**Excerto selecionado**.
No artigo 18.º do Regulamento estabelecem-se as seguintes obrigações do Estado-Membro responsável:

“1. O Estado-Membro responsável por força do presente regulamento é obrigado a:

a) Tomar a cargo, nas condições previstas nos artigos 21.º, 22.ºe 29.º, o requerente que tenha apresentado um pedido noutro Estado-Membro;

b) Retomar a cargo, nas condições previstas nos artigos 23.º, 24.º, 25.º e 29.º, o requerente cujo pedido esteja a ser analisado e que tenha apresentado um pedido noutro Estado-Membro, ou que se encontre no território de outro Estado-Membro sem possuir um título de residência;

c) Retomar a cargo, nas condições previstas nos artigos 23.º, 24.º, 25.º e 29.º, o nacional de um país terceiro ou o apátrida que tenha retirado o seu pedido durante o processo de análise e que tenha formulado um pedido noutro Estado-Membro, ou que se encontre no território de outro Estado-Membro sem possuir um título de residência;

d) Retomar a cargo, nas condições previstas nos artigos 23.º, 24.º, 25.º e 29.º, o nacional de um país terceiro ou o apátrida cujo pedido tenha sido indeferido e que tenha apresentado um pedido noutro Estado-Membro, ou que se encontre no território de outro Estado-Membro sem possuir um título de residência.

2. Nos casos abrangidos pelo n.º 1, alíneas a) e b), o Estado-Membro responsável deve analisar ou finalizar a análise do pedido de proteção internacional apresentado pelo requerente.

Nos casos abrangidos pelo n.º 1, alínea c), se o Estado-Membro responsável tiver interrompido a análise de um pedido na sequência da sua retirada pelo requerente antes de ter sido adotada em primeira instância uma decisão quanto ao mérito, esse Estado-Membro assegura que o requerente tenha direito a pedir que a análise do seu pedido seja finalizada ou a introduzir novo pedido de proteção internacional, que não deverá ser tratado como um pedido subsequente tal com previsto na Diretiva 2013/32/UE. Em tais casos, os Estados-Membros asseguram que a análise do pedido seja finalizada.

Nos casos abrangidos pelo n.º 1, alínea d), se o pedido tiver sido indeferido apenas na primeira instância, o Estado-Membro responsável assegura que a pessoa em causa tenha, ou tenha tido, a oportunidade de se valer de recurso efetivo nos termos do artigo 46.º da Diretiva 2013/32/UE.”

A Secção III do Regulamento prevê os procedimentos aplicáveis aos pedidos de retomada a cargo, como segue:

“Artigo 23.º

Apresentação de um pedido de retomada a cargo em caso de apresentação de um novo pedido no Estado-Membro requerente

1. Se o Estado-Membro ao qual foi apresentado um novo pedido de proteção internacional pela pessoa referida no artigo 18.º, n.º 1, alíneas b), c) ou d), considerar que o responsável é outro Estado-Membro, nos termos do artigo 20.º, n.º 5, e do artigo 18.º, n.º 1, alíneas b), c) ou d), pode solicitar a esse outro Estado-Membro que retome essa pessoa a seu cargo.

2. O pedido de retomada a cargo é apresentado o mais rapidamente possível e, em qualquer caso, no prazo de dois meses após a receção do acerto do Eurodac, nos termos do artigo 9.º, n.º 5, do Regulamento (UE) n.º 603/2013.

**Entradas extraídas**.
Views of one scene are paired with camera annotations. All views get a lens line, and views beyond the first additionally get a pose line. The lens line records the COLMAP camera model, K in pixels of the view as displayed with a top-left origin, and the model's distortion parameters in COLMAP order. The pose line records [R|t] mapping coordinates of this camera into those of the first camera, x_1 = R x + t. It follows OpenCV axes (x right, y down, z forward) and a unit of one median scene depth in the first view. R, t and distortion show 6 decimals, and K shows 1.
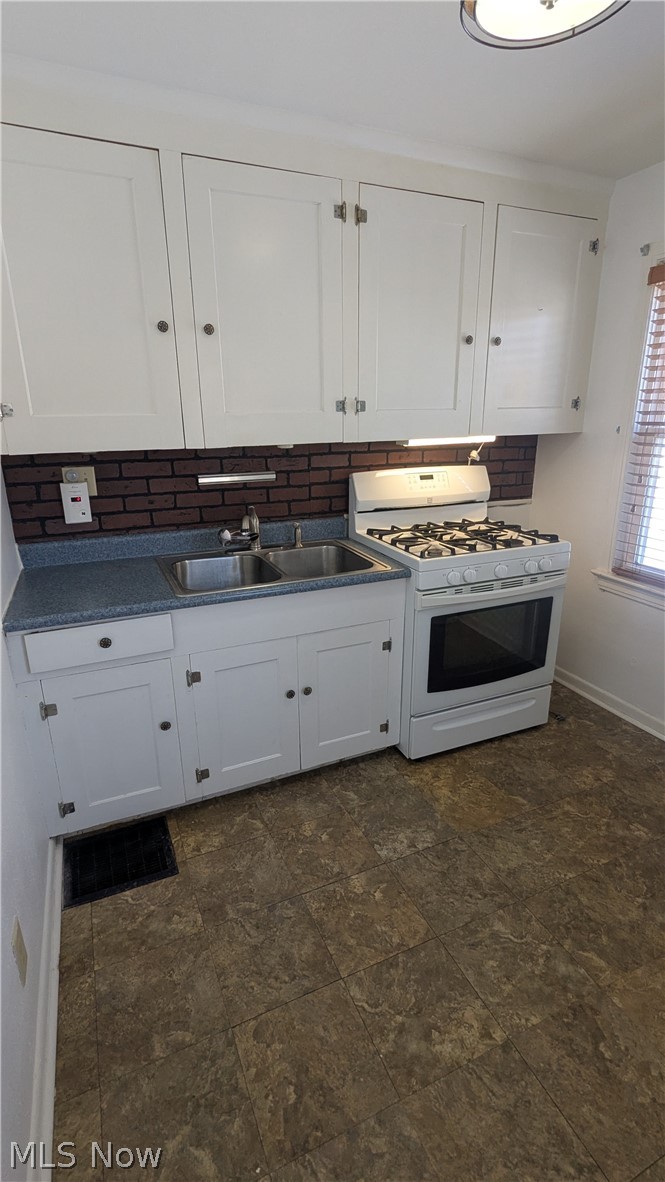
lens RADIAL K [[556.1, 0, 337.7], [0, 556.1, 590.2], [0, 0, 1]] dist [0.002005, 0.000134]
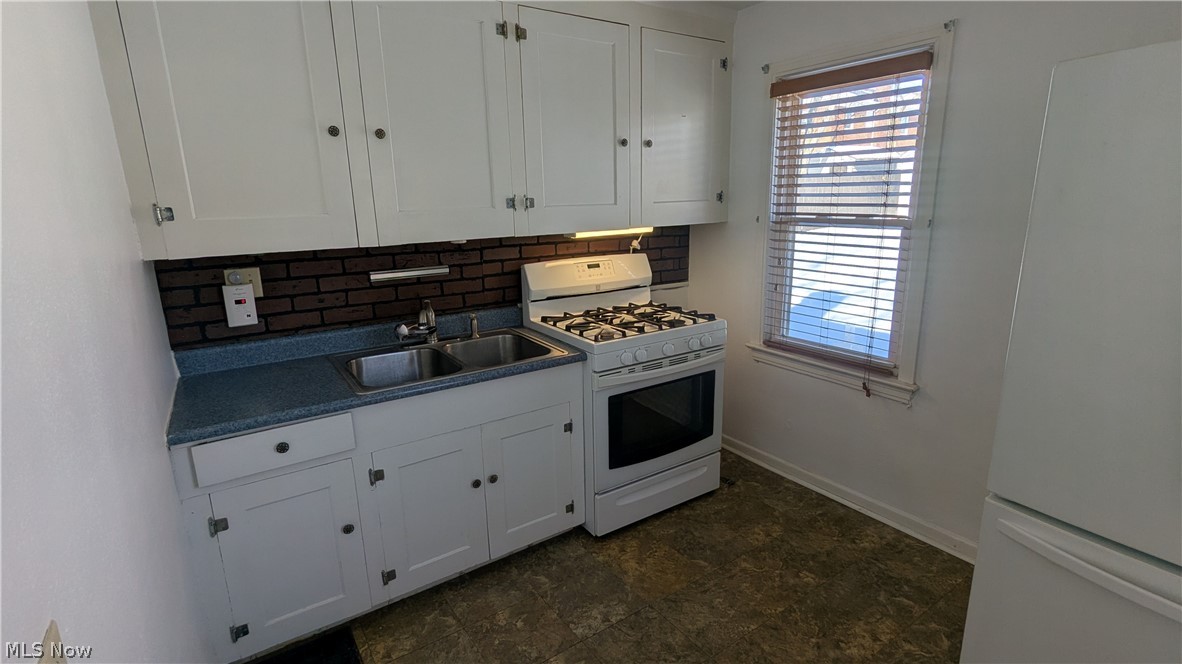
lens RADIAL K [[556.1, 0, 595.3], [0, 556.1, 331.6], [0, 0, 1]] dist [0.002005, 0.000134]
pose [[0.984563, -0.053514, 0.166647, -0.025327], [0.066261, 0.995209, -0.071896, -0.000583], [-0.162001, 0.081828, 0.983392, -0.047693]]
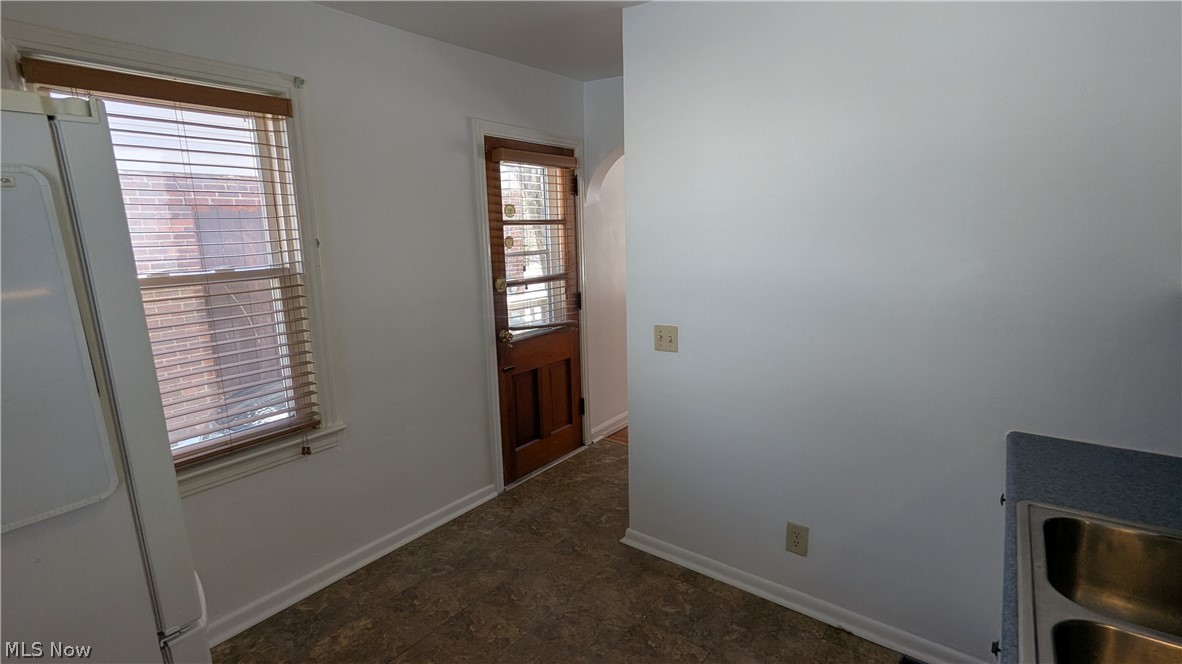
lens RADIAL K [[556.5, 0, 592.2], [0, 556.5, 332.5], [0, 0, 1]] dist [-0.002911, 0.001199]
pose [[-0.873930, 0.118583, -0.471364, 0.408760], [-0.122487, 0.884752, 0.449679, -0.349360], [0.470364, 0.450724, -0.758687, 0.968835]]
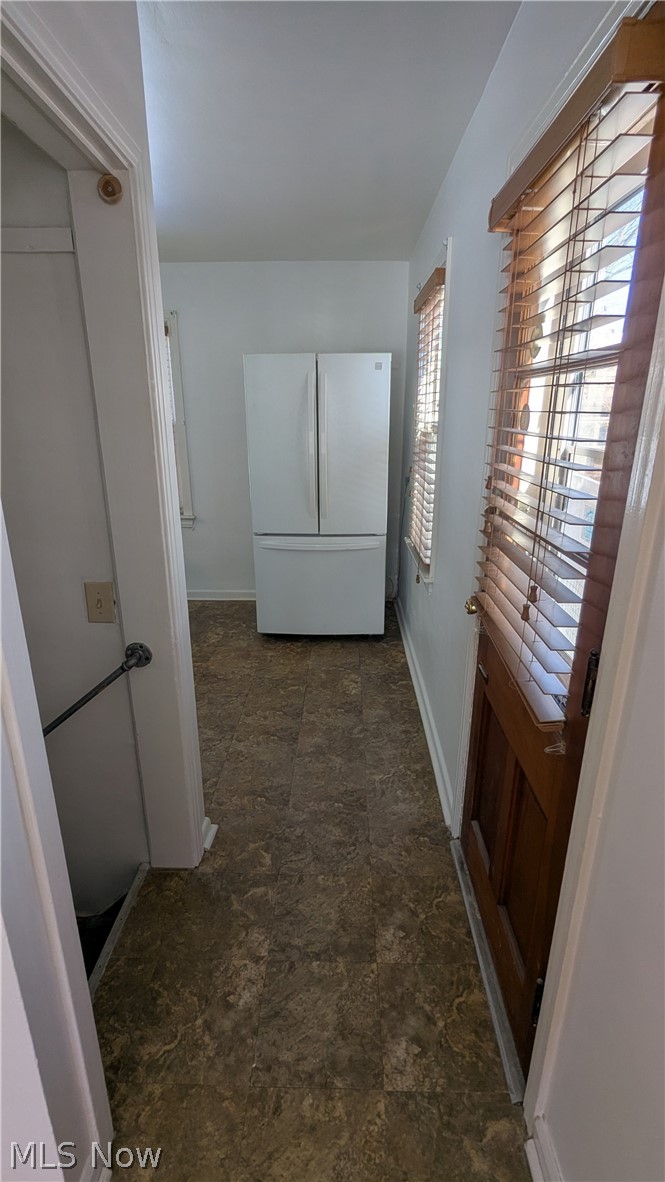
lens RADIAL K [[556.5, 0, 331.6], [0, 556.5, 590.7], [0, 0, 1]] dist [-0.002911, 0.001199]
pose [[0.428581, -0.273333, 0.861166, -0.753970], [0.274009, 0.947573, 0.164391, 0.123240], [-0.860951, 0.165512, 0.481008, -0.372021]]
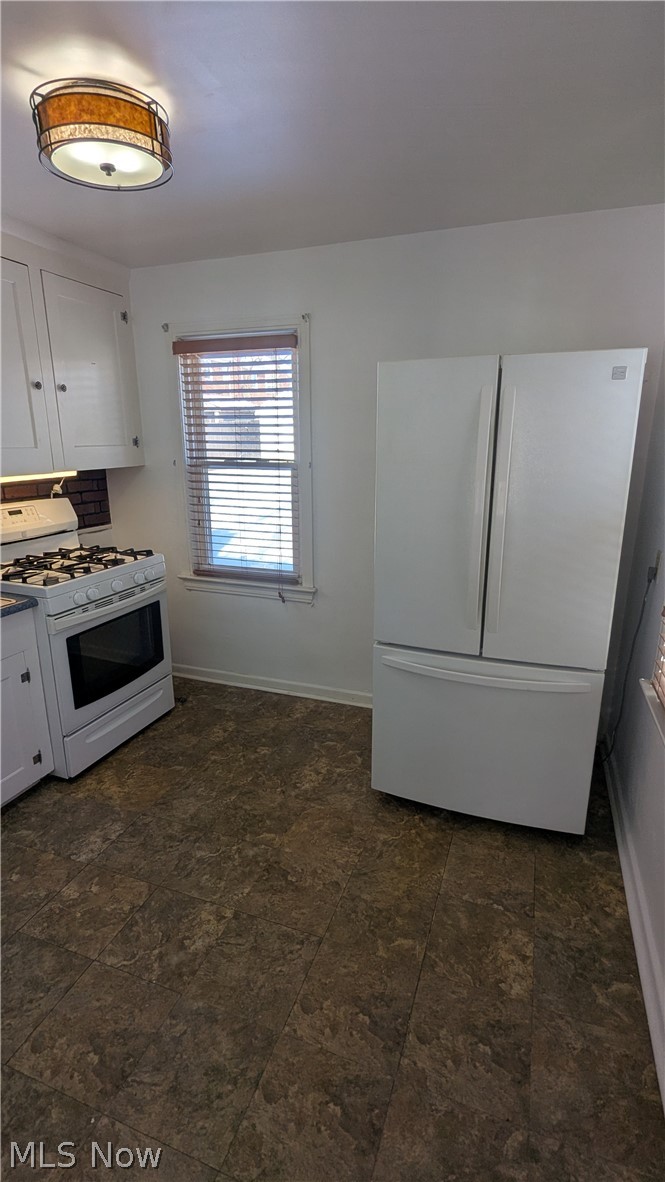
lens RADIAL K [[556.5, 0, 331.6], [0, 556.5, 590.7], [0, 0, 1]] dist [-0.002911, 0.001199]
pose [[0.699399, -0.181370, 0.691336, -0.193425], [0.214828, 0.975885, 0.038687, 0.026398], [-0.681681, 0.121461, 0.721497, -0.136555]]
==
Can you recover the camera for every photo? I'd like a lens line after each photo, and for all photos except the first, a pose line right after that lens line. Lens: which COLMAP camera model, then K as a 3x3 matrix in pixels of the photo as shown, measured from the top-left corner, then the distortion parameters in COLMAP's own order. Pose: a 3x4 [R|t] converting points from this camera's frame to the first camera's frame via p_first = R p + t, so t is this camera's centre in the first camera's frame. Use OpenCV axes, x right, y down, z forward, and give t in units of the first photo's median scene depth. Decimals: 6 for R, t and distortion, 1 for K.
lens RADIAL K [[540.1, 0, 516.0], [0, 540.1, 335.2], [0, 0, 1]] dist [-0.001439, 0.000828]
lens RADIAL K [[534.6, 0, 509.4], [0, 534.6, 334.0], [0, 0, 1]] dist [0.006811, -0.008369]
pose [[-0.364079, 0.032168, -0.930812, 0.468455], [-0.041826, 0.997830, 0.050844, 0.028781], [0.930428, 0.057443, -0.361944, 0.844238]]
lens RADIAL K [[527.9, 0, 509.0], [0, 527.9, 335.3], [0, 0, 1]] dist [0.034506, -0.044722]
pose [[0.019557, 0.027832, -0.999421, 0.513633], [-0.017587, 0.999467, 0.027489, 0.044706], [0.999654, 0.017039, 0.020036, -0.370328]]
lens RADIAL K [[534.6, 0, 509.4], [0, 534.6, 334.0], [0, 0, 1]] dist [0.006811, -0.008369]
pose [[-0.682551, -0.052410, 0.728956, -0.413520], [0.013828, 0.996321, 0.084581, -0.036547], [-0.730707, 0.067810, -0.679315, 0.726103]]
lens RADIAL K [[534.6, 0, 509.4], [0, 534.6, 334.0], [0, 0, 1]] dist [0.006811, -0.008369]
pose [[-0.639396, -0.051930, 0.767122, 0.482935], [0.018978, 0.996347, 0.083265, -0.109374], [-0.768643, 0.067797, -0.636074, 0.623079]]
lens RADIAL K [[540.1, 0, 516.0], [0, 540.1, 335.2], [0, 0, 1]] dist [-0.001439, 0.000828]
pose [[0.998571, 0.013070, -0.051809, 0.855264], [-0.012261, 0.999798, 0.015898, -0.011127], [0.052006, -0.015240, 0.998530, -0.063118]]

**Lista de tarefas**.
**1)** Segundo o excerto, em que prazo máximo deve ser apresentado o pedido de retomada a cargo?
**2)** Reescreva sob a forma de lista, de modo mais conciso, o parágrafo do excerto que começa por «Nos casos abrangidos pelo n.º 1, alínea c)», conservando os factos principais.
As entradas não têm aqui qualquer utilidade.

**Respostas numeradas**.
**1)** No prazo de dois meses após a receção do acerto do Eurodac.

**2)**
- Aplica-se aos casos do n.º 1, alínea c), em que o Estado-Membro responsável interrompeu a análise de um pedido porque o requerente o retirou antes de uma decisão de mérito em primeira instância.
- Esse Estado-Membro garante ao requerente o direito de pedir que a análise seja finalizada ou de apresentar novo pedido de proteção internacional.
- O novo pedido não deve ser tratado como pedido subsequente nos termos da Diretiva 2013/32/UE.
- Os Estados-Membros asseguram que a análise do pedido seja finalizada.